Could nonlinear quantum mechanics be found by future quantum computers? How could working quantum computers test if nonlinear quantum mechanics or another nonlinear theory is at work at deeper levels or fundamental level?
 A: This is hard to say. Given that nonlinearities would be interpreted at first as a broken computer, presumably the answer would require many different quantum computers based on different technologies running into similar barriers vis-a-vis their quantum coherence times and the delicacy of their operations. By collecting many different physical systems with apparently the same boundary, you would start to get the idea that it's not just one physical realization of quantum mechanics that needs a more complicated model, but rather that you have found a deeper mystery which has an effective theory that is linear for typical quantum regimes, but becomes nonlinear in some corner case.
Fortunately there are lots of different proposals for quantum computers, unfortunately they're all kind of mediocre. When quantum computing breaks out it will probably be just one of these technologies passing a certain cost-benefit threshold and edging all of the others out of the market within a few decades. So we're speculating on something that would have to be a century or two off or so, even if quantum computing really “lands” in the next few decades. Maybe that is pessimistic, but given that we're 70 or 80 years into the silicon revolution and everyone is still talking the silicon silicon silicon, I think it's realistic.
A: No.
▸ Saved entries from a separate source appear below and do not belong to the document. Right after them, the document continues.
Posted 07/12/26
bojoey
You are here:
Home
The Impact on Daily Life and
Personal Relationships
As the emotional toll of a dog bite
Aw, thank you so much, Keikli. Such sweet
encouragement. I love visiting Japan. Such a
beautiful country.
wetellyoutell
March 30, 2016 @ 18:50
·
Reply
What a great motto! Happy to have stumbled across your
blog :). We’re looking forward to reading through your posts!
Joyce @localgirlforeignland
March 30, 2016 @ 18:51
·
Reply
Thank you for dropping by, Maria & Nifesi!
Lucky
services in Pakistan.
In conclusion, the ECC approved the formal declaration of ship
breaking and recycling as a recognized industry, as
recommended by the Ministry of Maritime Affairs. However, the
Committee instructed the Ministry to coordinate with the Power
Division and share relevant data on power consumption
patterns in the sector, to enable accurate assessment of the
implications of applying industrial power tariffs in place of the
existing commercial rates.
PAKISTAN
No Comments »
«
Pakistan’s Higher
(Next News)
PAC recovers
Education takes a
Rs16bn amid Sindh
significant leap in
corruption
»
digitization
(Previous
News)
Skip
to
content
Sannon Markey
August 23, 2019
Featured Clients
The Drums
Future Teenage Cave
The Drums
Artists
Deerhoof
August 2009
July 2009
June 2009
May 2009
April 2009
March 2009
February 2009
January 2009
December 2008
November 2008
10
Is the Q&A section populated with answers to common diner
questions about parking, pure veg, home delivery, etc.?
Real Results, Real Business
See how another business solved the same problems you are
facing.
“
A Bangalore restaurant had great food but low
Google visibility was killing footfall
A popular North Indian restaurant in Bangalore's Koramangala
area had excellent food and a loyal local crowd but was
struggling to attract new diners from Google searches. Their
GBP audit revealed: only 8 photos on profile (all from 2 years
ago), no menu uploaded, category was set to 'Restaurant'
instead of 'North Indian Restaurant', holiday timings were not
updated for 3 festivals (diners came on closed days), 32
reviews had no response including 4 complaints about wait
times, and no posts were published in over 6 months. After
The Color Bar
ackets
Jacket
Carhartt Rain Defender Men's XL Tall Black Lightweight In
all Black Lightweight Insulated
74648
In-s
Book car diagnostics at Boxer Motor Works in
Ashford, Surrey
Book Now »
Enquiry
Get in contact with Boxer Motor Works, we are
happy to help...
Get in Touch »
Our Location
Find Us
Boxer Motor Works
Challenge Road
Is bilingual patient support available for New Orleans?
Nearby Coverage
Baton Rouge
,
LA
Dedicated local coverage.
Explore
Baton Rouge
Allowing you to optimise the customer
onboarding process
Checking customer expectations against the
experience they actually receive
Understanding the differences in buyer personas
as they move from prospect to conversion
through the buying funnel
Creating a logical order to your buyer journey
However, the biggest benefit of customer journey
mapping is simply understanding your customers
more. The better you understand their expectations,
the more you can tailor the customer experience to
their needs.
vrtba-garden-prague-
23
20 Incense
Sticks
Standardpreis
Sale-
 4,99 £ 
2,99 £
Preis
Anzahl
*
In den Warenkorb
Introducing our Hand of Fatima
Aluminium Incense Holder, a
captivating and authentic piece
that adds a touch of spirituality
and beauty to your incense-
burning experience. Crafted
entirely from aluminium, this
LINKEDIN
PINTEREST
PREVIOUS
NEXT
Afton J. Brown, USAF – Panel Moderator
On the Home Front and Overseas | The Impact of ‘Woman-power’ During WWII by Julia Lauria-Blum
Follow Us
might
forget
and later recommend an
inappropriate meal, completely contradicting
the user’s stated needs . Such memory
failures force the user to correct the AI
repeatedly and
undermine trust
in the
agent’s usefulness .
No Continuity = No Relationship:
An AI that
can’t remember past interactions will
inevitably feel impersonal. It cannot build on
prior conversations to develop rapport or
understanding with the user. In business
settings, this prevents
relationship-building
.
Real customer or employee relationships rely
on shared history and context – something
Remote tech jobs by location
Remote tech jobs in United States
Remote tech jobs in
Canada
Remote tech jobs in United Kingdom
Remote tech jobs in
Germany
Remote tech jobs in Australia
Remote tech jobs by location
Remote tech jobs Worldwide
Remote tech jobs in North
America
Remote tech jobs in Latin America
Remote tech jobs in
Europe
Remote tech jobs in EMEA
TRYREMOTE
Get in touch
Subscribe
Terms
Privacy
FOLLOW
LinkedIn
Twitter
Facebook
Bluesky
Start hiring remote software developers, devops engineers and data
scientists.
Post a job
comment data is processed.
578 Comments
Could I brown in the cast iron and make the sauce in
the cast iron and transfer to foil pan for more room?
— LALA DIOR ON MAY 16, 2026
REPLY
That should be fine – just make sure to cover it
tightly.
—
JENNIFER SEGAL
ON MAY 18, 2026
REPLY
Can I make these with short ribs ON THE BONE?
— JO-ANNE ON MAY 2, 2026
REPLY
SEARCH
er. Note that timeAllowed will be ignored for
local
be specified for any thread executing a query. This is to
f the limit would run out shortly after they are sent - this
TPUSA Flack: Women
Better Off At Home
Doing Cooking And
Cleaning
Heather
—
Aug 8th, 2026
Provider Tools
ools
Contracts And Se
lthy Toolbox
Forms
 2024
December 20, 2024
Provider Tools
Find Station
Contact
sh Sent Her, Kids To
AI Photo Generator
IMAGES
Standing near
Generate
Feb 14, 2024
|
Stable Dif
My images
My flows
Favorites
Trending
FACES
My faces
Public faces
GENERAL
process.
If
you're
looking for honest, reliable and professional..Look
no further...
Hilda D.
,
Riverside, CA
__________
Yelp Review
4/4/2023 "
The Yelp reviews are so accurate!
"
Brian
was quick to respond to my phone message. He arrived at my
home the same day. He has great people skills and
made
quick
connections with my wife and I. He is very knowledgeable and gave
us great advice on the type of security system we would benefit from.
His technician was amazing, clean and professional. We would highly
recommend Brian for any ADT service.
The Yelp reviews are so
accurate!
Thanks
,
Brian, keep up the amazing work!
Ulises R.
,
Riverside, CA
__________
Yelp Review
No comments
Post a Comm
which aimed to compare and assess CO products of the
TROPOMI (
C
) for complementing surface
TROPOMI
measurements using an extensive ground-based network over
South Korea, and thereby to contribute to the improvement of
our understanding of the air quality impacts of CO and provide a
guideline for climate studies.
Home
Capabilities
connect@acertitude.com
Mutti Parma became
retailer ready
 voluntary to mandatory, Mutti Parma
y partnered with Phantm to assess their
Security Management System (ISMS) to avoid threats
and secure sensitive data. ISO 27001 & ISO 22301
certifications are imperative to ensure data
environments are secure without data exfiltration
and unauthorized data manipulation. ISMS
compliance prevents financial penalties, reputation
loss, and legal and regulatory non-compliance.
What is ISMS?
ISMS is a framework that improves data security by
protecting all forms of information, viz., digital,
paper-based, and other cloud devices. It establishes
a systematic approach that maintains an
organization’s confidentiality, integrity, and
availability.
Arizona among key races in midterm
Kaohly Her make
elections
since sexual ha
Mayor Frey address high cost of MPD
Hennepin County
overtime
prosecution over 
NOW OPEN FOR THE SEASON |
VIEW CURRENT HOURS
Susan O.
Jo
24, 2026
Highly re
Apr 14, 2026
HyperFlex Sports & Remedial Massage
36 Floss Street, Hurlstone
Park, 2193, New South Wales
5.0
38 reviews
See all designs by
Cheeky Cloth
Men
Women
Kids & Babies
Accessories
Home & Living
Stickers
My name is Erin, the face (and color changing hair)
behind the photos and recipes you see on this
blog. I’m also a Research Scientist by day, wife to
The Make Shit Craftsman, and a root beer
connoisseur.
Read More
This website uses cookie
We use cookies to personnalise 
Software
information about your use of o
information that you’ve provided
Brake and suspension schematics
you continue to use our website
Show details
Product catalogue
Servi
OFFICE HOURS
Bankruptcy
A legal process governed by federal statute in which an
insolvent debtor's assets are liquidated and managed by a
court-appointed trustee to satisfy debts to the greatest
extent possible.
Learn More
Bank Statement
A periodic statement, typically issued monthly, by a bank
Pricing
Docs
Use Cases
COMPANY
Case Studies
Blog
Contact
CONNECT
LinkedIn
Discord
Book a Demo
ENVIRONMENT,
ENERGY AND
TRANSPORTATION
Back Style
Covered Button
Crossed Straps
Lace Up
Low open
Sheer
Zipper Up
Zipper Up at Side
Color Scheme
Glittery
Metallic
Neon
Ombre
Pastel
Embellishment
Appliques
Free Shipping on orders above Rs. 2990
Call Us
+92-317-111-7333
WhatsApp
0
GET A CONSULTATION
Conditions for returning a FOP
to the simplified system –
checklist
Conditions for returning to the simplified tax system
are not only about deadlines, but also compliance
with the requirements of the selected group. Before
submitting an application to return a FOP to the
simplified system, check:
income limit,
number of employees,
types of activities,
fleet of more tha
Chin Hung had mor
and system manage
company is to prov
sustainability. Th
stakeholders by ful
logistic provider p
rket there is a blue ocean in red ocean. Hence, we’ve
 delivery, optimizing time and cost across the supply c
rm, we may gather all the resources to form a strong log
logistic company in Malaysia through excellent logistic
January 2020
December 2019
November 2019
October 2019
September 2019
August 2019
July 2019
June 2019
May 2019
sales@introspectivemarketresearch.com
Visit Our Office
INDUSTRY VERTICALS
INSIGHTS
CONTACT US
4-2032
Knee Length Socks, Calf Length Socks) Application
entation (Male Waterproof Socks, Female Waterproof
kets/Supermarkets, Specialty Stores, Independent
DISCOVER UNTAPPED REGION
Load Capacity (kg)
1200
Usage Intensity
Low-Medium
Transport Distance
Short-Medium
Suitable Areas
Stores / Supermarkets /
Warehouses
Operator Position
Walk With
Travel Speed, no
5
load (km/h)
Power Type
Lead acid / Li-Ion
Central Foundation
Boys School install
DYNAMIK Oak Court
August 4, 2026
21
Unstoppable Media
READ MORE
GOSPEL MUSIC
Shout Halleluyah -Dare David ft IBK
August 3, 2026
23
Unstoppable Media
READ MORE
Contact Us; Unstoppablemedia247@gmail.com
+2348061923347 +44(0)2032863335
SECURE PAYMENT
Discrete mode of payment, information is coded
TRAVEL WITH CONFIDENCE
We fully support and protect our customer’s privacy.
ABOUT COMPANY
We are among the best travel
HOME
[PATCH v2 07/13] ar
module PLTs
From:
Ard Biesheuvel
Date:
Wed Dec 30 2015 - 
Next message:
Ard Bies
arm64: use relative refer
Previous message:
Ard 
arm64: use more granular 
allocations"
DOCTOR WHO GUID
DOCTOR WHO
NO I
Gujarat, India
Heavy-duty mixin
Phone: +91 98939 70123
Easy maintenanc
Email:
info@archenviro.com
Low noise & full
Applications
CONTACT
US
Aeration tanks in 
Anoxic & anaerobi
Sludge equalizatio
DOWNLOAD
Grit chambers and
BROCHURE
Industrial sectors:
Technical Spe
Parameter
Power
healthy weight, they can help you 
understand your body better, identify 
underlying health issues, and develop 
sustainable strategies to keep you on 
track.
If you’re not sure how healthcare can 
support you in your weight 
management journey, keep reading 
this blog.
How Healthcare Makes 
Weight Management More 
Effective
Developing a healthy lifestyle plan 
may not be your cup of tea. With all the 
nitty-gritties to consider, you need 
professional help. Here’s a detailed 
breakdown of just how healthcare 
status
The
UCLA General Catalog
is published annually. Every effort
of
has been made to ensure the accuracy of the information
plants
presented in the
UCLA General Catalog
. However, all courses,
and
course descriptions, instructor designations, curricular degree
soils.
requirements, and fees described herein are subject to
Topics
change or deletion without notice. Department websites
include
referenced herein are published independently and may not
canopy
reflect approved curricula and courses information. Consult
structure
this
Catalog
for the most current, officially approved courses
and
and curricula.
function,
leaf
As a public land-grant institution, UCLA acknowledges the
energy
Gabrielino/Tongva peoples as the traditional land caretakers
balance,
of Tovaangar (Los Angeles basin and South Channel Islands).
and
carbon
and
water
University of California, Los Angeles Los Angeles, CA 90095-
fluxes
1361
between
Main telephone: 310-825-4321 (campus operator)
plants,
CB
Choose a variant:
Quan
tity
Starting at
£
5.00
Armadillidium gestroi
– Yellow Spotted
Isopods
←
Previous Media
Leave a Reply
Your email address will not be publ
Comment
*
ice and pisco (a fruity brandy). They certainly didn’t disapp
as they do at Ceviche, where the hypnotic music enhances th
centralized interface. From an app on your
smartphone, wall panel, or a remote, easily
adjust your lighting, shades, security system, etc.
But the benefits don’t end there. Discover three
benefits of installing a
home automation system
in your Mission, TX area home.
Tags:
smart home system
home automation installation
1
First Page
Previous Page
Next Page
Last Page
Models are not fundamental. A quantum computer can, in the end, tell you only about the properties of the model it computes. It cannot tell you whether that corresponds to reality. You need an experiment.
A: In principle yes. If the computer relies on a given linear model to work as expected, and we find it behaves strangely, then the computer has found nonlinear quantum behaviour.
A: The computational model used in a quantum computer has no bearing to how quantum mechanics work, just like a computer made from solid state transistors is no tool for exploring solid state states and transitions.
It may be suited better for juggling the kind of computational tasks required to model quantum mechanical processes, but that does not provide insights into quantum mechanical processes.
The only means to discover quantum mechanical novelties is when the computer is regularly returning results inconsistent with the expectations of its implementation, just like randomly flipped bits in a classic computer may tell of its susceptibility to cosmic radiation.